Having bypassed collegiate soccer, the Tennessean got his start as a pro with the Philadelphia Union as a 17 year old with promise. A first-round draft pick in 2010 (seventh overall) out of high school, he bagged his first goal that year, against an LA Galaxy squad that would go on to win the Supporter’s Shield. Over the next three years the kid Union fans took to calling “Jack Mack” began to prove himself in MLS, playing more games and scoring more goals.

By the 2013 season the 20 year old was ready for a breakout. He got one: 12 goals in 31 games, leading the Union in goals and finishing the year as the second-highest American scorer in MLS.

The American national team took notice. While McInerney had torn up the youth ranks, scoring 11 goals in 15 games for the U17s—including a pair at the 2009 U-17 World Cup in Nigeria—McInerney earned his first call to the senior American squad in 2013, making the team for the CONCACAF Gold Cup. He didn’t see the field as the Americans won their fifth continental title, but he gained invaluable experience.

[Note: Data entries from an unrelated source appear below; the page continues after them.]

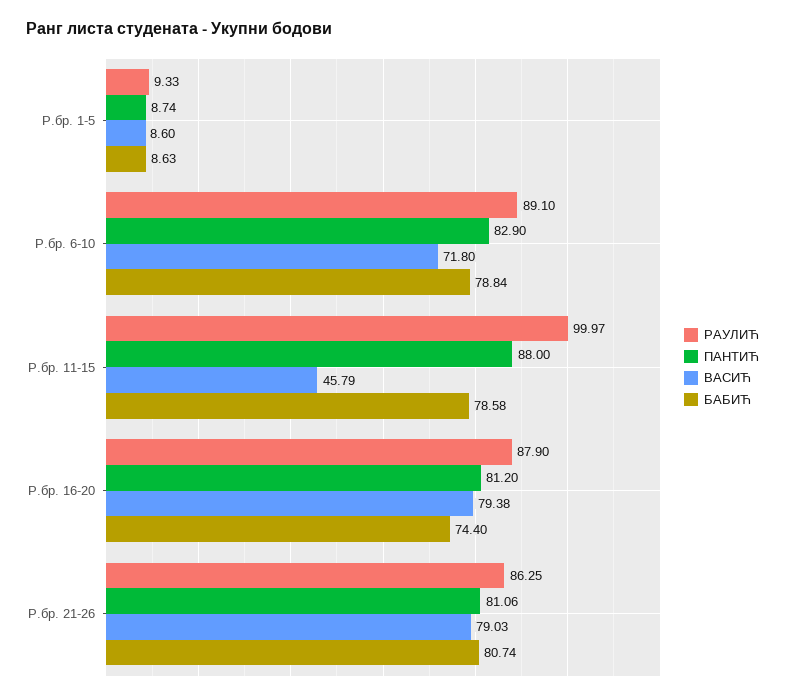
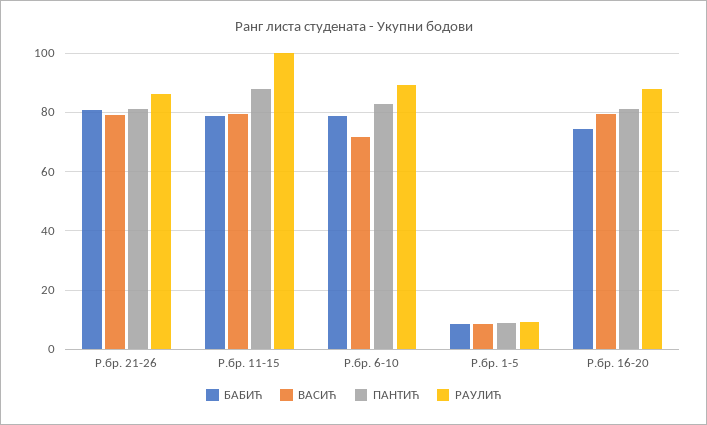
ВАСИЋ, Р.бр. 11-15: 45.79 -> 80

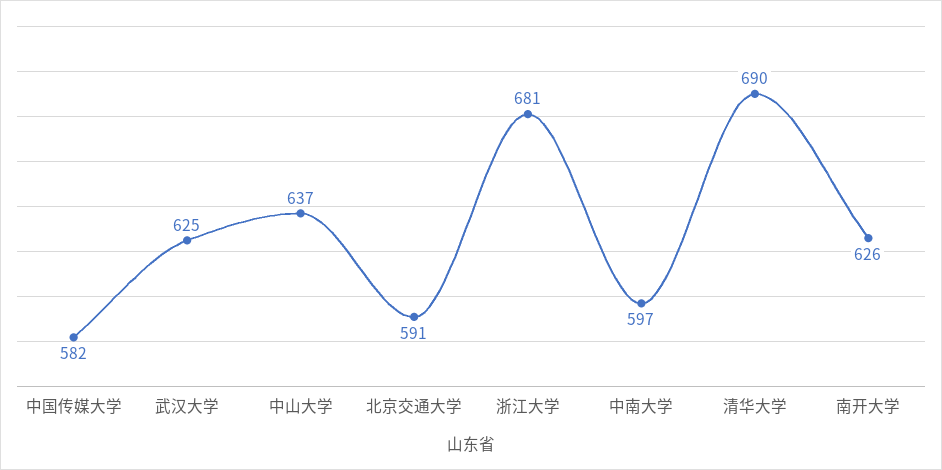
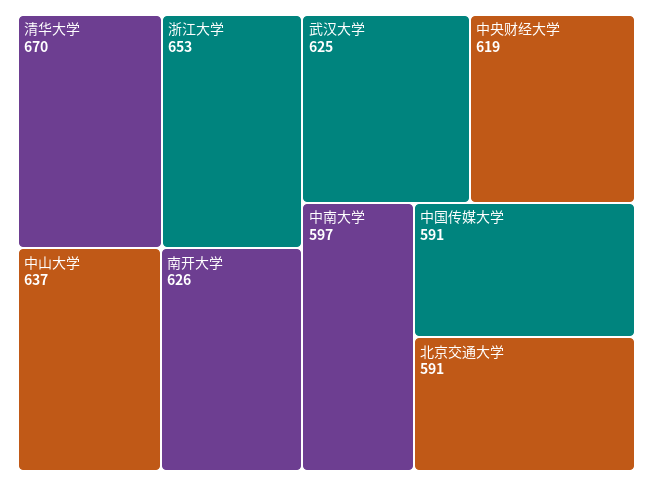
中国传媒大学: 582 -> 591
浙江大学: 681 -> 653
清华大学: 690 -> 670
中央财经大学: none -> 619

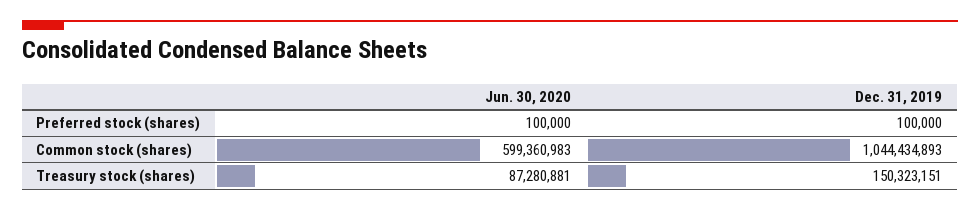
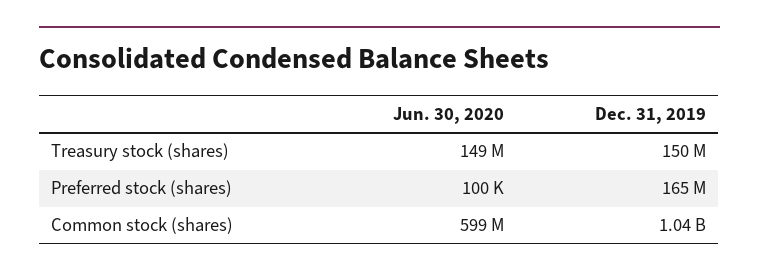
Dec. 31, 2019, Preferred stock (shares): 100000 -> 165000000
Jun. 30, 2020, Treasury stock (shares): 87280881 -> 149000000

“I think for a player like Jack, right now it’s a tremendous learning curve,” American coach Jurgen Klinsmann said at the time. “You train every day with these guys and you see, ‘Okay this is my club level and this is the national team.’”

McInerney’s club level, however, has continued to rise. He scored in the Union’s season opener this year, enough to convince the Impact to acquire him in a trade for Andrew Wenger. In 15 games since, McInerney has scored six times—nearly a third of the struggling Impact’s goal haul—putting him on pace for 13 goals and a new career-best campaign.

McInerney also grabbed his first professional silverware with Montreal this season, scoring three goals and winning the tournament golden boot as Montreal claimed Canadian Championship title. Fitting, really, that “Jack Mack” was the best part of the only good news his team has had this season.

The Impact sorely need more good news. Saturday’s opponent—bitter rivals Toronto FC—represent the perfect opportunity. Montreal has only dropped two of their last seven games against TFC, and their last meeting was the Impact’s dramatic, last-gasp Canadian Championship win.

If there’s hope to be build for the Impact, Saturday is the day to start building it. If there’s a player to rally that hope around, it’s Jack McInerney.